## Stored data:
....................
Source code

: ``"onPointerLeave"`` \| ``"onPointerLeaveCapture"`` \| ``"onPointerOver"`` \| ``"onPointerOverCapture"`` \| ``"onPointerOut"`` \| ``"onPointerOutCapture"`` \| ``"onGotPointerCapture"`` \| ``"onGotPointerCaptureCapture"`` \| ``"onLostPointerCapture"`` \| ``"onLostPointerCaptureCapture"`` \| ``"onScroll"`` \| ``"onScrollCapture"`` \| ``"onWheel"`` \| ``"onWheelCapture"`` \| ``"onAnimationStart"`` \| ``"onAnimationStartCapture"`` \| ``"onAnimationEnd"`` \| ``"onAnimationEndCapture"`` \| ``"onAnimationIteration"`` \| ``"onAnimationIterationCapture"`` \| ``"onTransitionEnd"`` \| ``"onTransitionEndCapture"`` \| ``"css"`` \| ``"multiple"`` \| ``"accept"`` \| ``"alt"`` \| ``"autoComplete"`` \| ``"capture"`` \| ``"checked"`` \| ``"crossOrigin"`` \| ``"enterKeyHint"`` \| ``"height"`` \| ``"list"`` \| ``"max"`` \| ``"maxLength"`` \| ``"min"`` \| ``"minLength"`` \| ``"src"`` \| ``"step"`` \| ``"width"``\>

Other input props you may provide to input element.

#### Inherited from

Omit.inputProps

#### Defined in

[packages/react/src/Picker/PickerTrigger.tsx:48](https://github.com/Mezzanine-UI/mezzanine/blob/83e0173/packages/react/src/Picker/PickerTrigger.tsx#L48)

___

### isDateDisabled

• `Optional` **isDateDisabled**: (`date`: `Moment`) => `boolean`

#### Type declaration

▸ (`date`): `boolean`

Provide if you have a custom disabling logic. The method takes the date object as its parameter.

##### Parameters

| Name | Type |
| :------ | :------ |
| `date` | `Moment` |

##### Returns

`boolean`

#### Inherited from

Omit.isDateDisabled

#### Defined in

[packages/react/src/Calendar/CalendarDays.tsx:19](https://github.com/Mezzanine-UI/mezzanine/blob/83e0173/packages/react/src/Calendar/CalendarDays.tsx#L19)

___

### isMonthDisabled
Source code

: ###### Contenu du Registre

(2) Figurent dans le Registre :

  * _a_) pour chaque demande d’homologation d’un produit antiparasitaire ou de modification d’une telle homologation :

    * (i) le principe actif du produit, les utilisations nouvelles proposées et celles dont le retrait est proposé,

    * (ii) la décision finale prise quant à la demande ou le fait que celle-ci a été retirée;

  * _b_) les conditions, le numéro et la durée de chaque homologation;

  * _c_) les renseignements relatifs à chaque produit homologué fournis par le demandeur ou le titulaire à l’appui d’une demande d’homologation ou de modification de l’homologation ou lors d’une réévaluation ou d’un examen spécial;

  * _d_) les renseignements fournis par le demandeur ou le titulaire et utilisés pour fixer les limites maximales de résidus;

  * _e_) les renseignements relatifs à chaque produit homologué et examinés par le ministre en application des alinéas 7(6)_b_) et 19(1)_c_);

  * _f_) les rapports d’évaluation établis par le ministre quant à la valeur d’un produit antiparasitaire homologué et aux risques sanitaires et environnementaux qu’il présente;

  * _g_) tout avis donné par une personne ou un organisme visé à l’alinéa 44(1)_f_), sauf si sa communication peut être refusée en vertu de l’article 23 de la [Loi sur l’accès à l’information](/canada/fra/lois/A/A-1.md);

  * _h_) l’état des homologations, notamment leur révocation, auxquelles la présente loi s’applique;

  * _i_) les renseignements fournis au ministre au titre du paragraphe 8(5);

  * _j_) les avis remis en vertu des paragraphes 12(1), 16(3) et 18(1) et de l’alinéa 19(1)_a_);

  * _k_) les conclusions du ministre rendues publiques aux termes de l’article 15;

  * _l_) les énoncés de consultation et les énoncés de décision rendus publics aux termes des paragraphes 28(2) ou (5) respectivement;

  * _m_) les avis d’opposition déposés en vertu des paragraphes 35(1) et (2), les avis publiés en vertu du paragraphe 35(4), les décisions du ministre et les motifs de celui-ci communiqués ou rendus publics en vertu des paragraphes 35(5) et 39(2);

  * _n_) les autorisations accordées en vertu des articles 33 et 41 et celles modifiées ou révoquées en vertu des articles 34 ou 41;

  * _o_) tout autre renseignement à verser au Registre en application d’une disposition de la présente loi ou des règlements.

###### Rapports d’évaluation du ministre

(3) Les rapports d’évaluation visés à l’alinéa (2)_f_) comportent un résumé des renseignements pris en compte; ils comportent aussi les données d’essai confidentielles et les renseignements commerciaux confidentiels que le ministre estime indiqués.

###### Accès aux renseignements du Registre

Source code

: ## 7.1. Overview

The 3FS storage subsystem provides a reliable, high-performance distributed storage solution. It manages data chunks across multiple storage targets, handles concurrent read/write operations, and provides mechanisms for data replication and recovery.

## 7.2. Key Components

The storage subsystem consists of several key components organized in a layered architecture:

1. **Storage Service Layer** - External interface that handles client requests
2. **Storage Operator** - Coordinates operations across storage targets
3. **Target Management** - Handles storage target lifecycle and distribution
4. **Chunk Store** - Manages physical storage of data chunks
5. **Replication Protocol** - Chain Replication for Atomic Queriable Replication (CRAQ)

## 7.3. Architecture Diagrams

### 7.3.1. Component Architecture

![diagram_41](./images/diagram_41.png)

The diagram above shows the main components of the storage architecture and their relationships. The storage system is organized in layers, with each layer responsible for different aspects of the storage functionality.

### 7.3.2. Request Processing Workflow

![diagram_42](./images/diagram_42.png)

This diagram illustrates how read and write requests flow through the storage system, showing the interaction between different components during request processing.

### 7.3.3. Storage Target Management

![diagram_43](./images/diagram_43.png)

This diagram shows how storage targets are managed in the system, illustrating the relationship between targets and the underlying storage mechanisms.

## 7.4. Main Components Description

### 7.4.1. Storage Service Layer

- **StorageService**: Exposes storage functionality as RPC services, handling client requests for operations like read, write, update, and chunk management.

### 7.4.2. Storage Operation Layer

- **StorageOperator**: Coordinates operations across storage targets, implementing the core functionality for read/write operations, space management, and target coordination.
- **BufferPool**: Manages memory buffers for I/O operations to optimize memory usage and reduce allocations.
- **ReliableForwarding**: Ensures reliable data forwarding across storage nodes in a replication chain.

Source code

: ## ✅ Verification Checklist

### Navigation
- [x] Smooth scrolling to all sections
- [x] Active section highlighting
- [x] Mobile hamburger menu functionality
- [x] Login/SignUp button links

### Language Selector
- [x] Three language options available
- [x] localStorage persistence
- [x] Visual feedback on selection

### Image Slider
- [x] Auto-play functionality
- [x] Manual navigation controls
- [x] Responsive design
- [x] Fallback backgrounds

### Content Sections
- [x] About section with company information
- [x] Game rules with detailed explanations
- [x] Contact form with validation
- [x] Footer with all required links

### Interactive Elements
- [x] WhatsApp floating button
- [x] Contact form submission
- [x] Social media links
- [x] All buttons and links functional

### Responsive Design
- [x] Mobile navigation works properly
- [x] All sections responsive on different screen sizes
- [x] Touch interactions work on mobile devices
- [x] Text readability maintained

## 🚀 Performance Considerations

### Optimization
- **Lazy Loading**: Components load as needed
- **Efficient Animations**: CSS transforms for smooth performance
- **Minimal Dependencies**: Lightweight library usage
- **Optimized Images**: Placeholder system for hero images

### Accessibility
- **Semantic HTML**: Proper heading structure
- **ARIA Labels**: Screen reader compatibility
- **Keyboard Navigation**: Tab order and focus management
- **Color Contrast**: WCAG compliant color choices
....................
## GOAL OF THE EXERCISE:
All entries should be given again precisely as they appear above.

## PROBLEM SOLUTION:
Source code

: ``"onPointerLeave"`` \| ``"onPointerLeaveCapture"`` \| ``"onPointerOver"`` \| ``"onPointerOverCapture"`` \| ``"onPointerOut"`` \| ``"onPointerOutCapture"`` \| ``"onGotPointerCapture"`` \| ``"onGotPointerCaptureCapture"`` \| ``"onLostPointerCapture"`` \| ``"onLostPointerCaptureCapture"`` \| ``"onScroll"`` \| ``"onScrollCapture"`` \| ``"onWheel"`` \| ``"onWheelCapture"`` \| ``"onAnimationStart"`` \| ``"onAnimationStartCapture"`` \| ``"onAnimationEnd"`` \| ``"onAnimationEndCapture"`` \| ``"onAnimationIteration"`` \| ``"onAnimationIterationCapture"`` \| ``"onTransitionEnd"`` \| ``"onTransitionEndCapture"`` \| ``"css"`` \| ``"multiple"`` \| ``"accept"`` \| ``"alt"`` \| ``"autoComplete"`` \| ``"capture"`` \| ``"checked"`` \| ``"crossOrigin"`` \| ``"enterKeyHint"`` \| ``"height"`` \| ``"list"`` \| ``"max"`` \| ``"maxLength"`` \| ``"min"`` \| ``"minLength"`` \| ``"src"`` \| ``"step"`` \| ``"width"``\>

Other input props you may provide to input element.

#### Inherited from

Omit.inputProps

#### Defined in

[packages/react/src/Picker/PickerTrigger.tsx:48](https://github.com/Mezzanine-UI/mezzanine/blob/83e0173/packages/react/src/Picker/PickerTrigger.tsx#L48)

___

### isDateDisabled

• `Optional` **isDateDisabled**: (`date`: `Moment`) => `boolean`

#### Type declaration

▸ (`date`): `boolean`

Provide if you have a custom disabling logic. The method takes the date object as its parameter.

##### Parameters

| Name | Type |
| :------ | :------ |
| `date` | `Moment` |

##### Returns

`boolean`

#### Inherited from

Omit.isDateDisabled

#### Defined in

[packages/react/src/Calendar/CalendarDays.tsx:19](https://github.com/Mezzanine-UI/mezzanine/blob/83e0173/packages/react/src/Calendar/CalendarDays.tsx#L19)

___

### isMonthDisabled
Source code

: ###### Contenu du Registre

(2) Figurent dans le Registre :

  * _a_) pour chaque demande d’homologation d’un produit antiparasitaire ou de modification d’une telle homologation :

    * (i) le principe actif du produit, les utilisations nouvelles proposées et celles dont le retrait est proposé,

    * (ii) la décision finale prise quant à la demande ou le fait que celle-ci a été retirée;

  * _b_) les conditions, le numéro et la durée de chaque homologation;

  * _c_) les renseignements relatifs à chaque produit homologué fournis par le demandeur ou le titulaire à l’appui d’une demande d’homologation ou de modification de l’homologation ou lors d’une réévaluation ou d’un examen spécial;

  * _d_) les renseignements fournis par le demandeur ou le titulaire et utilisés pour fixer les limites maximales de résidus;

  * _e_) les renseignements relatifs à chaque produit homologué et examinés par le ministre en application des alinéas 7(6)_b_) et 19(1)_c_);

  * _f_) les rapports d’évaluation établis par le ministre quant à la valeur d’un produit antiparasitaire homologué et aux risques sanitaires et environnementaux qu’il présente;

  * _g_) tout avis donné par une personne ou un organisme visé à l’alinéa 44(1)_f_), sauf si sa communication peut être refusée en vertu de l’article 23 de la [Loi sur l’accès à l’information](/canada/fra/lois/A/A-1.md);

  * _h_) l’état des homologations, notamment leur révocation, auxquelles la présente loi s’applique;

  * _i_) les renseignements fournis au ministre au titre du paragraphe 8(5);

  * _j_) les avis remis en vertu des paragraphes 12(1), 16(3) et 18(1) et de l’alinéa 19(1)_a_);

  * _k_) les conclusions du ministre rendues publiques aux termes de l’article 15;

  * _l_) les énoncés de consultation et les énoncés de décision rendus publics aux termes des paragraphes 28(2) ou (5) respectivement;

  * _m_) les avis d’opposition déposés en vertu des paragraphes 35(1) et (2), les avis publiés en vertu du paragraphe 35(4), les décisions du ministre et les motifs de celui-ci communiqués ou rendus publics en vertu des paragraphes 35(5) et 39(2);

  * _n_) les autorisations accordées en vertu des articles 33 et 41 et celles modifiées ou révoquées en vertu des articles 34 ou 41;

  * _o_) tout autre renseignement à verser au Registre en application d’une disposition de la présente loi ou des règlements.

###### Rapports d’évaluation du ministre

(3) Les rapports d’évaluation visés à l’alinéa (2)_f_) comportent un résumé des renseignements pris en compte; ils comportent aussi les données d’essai confidentielles et les renseignements commerciaux confidentiels que le ministre estime indiqués.

###### Accès aux renseignements du Registre

Source code

: ## 7.1. Overview

The 3FS storage subsystem provides a reliable, high-performance distributed storage solution. It manages data chunks across multiple storage targets, handles concurrent read/write operations, and provides mechanisms for data replication and recovery.

## 7.2. Key Components

The storage subsystem consists of several key components organized in a layered architecture:

1. **Storage Service Layer** - External interface that handles client requests
2. **Storage Operator** - Coordinates operations across storage targets
3. **Target Management** - Handles storage target lifecycle and distribution
4. **Chunk Store** - Manages physical storage of data chunks
5. **Replication Protocol** - Chain Replication for Atomic Queriable Replication (CRAQ)

## 7.3. Architecture Diagrams

### 7.3.1. Component Architecture

![diagram_41](./images/diagram_41.png)

The diagram above shows the main components of the storage architecture and their relationships. The storage system is organized in layers, with each layer responsible for different aspects of the storage functionality.

### 7.3.2. Request Processing Workflow

![diagram_42](./images/diagram_42.png)

This diagram illustrates how read and write requests flow through the storage system, showing the interaction between different components during request processing.

### 7.3.3. Storage Target Management

![diagram_43](./images/diagram_43.png)

This diagram shows how storage targets are managed in the system, illustrating the relationship between targets and the underlying storage mechanisms.

## 7.4. Main Components Description

### 7.4.1. Storage Service Layer

- **StorageService**: Exposes storage functionality as RPC services, handling client requests for operations like read, write, update, and chunk management.

### 7.4.2. Storage Operation Layer

- **StorageOperator**: Coordinates operations across storage targets, implementing the core functionality for read/write operations, space management, and target coordination.
- **BufferPool**: Manages memory buffers for I/O operations to optimize memory usage and reduce allocations.
- **ReliableForwarding**: Ensures reliable data forwarding across storage nodes in a replication chain.

Source code

: ## ✅ Verification Checklist

### Navigation
- [x] Smooth scrolling to all sections
- [x] Active section highlighting
- [x] Mobile hamburger menu functionality
- [x] Login/SignUp button links

### Language Selector
- [x] Three language options available
- [x] localStorage persistence
- [x] Visual feedback on selection

### Image Slider
- [x] Auto-play functionality
- [x] Manual navigation controls
- [x] Responsive design
- [x] Fallback backgrounds

### Content Sections
- [x] About section with company information
- [x] Game rules with detailed explanations
- [x] Contact form with validation
- [x] Footer with all required links

### Interactive Elements
- [x] WhatsApp floating button
- [x] Contact form submission
- [x] Social media links
- [x] All buttons and links functional

### Responsive Design
- [x] Mobile navigation works properly
- [x] All sections responsive on different screen sizes
- [x] Touch interactions work on mobile devices
- [x] Text readability maintained

## 🚀 Performance Considerations

### Optimization
- **Lazy Loading**: Components load as needed
- **Efficient Animations**: CSS transforms for smooth performance
- **Minimal Dependencies**: Lightweight library usage
- **Optimized Images**: Placeholder system for hero images

### Accessibility
- **Semantic HTML**: Proper heading structure
- **ARIA Labels**: Screen reader compatibility
- **Keyboard Navigation**: Tab order and focus management
- **Color Contrast**: WCAG compliant color choices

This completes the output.